What is being asked: In the data below, which lines hold the word "DWIDTH"? Copy them.

Dataset records below:

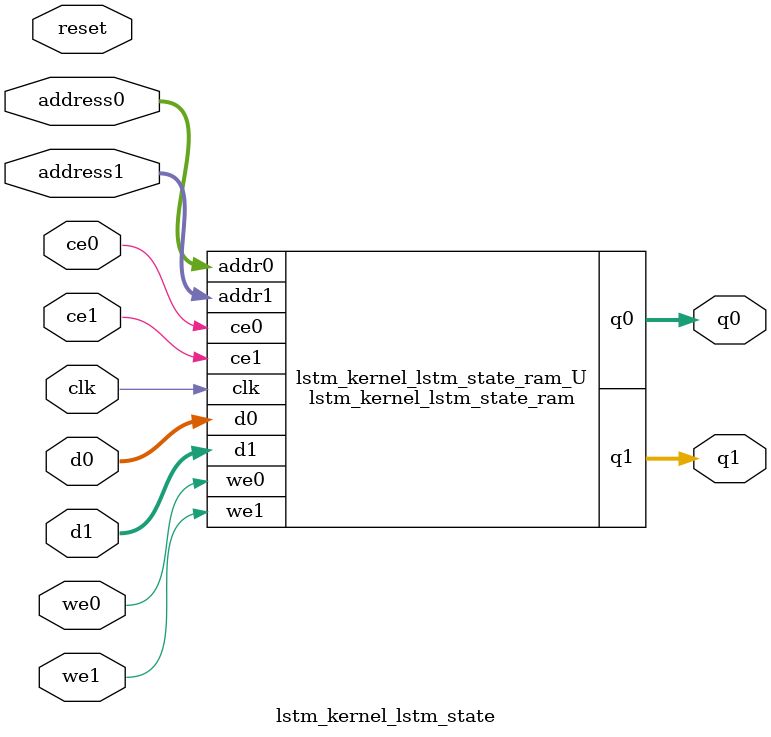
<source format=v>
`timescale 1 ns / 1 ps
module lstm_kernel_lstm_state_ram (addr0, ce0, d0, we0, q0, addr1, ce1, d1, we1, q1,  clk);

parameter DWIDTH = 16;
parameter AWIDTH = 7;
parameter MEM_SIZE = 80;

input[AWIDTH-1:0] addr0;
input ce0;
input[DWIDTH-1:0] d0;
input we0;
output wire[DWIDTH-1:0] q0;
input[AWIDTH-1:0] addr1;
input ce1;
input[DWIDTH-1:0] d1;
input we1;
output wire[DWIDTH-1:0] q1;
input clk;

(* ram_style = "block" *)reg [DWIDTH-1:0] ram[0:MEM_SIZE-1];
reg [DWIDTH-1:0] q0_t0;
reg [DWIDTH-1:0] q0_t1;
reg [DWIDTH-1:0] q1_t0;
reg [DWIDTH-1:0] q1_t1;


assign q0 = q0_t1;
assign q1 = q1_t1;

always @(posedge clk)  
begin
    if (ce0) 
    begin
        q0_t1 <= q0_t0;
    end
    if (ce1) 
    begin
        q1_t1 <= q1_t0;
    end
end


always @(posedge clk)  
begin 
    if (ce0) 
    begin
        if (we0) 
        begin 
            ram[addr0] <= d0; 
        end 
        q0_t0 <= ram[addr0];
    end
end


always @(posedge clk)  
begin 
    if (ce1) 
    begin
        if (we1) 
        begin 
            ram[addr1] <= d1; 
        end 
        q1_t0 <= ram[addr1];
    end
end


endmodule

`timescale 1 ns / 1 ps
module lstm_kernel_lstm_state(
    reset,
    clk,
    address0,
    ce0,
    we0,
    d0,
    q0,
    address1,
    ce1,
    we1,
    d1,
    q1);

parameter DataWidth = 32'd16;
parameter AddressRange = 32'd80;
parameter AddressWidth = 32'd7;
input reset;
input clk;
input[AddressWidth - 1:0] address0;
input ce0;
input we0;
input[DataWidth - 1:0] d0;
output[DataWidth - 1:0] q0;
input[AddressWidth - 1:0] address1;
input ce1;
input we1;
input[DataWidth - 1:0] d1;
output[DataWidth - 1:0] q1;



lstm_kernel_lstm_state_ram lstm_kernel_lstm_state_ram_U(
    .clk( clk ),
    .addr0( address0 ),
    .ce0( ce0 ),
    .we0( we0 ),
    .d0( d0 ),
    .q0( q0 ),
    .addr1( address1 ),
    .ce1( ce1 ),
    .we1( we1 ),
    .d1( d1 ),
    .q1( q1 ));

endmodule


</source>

End of Dataset records.

Solved exercise:
parameter DWIDTH = 16;
input[DWIDTH-1:0] d0;
output wire[DWIDTH-1:0] q0;
input[DWIDTH-1:0] d1;
output wire[DWIDTH-1:0] q1;
(* ram_style = "block" *)reg [DWIDTH-1:0] ram[0:MEM_SIZE-1];
reg [DWIDTH-1:0] q0_t0;
reg [DWIDTH-1:0] q0_t1;
reg [DWIDTH-1:0] q1_t0;
reg [DWIDTH-1:0] q1_t1;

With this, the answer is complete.